Excerpts from a dataset:
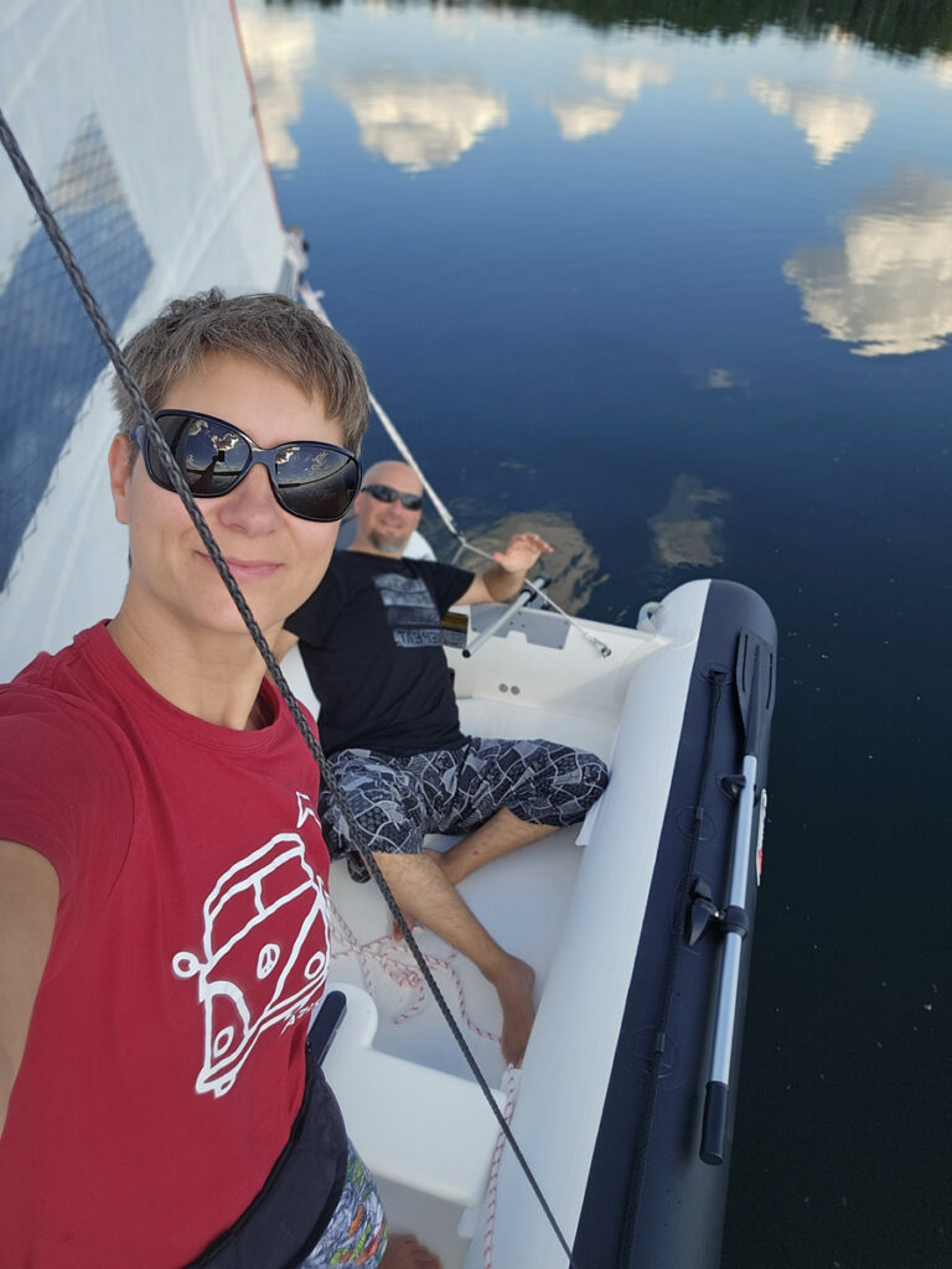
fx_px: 917
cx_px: 476
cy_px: 634
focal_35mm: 25
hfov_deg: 54.9
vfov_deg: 69.4
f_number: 2.2
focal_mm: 3.3
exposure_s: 1/415
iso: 25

### Problem requirements
Return each entry exactly as given. Leave the images out.

### Output below
fx_px: 917
cx_px: 476
cy_px: 634
focal_35mm: 25
hfov_deg: 54.9
vfov_deg: 69.4
f_number: 2.2
focal_mm: 3.3
exposure_s: 1/415
iso: 25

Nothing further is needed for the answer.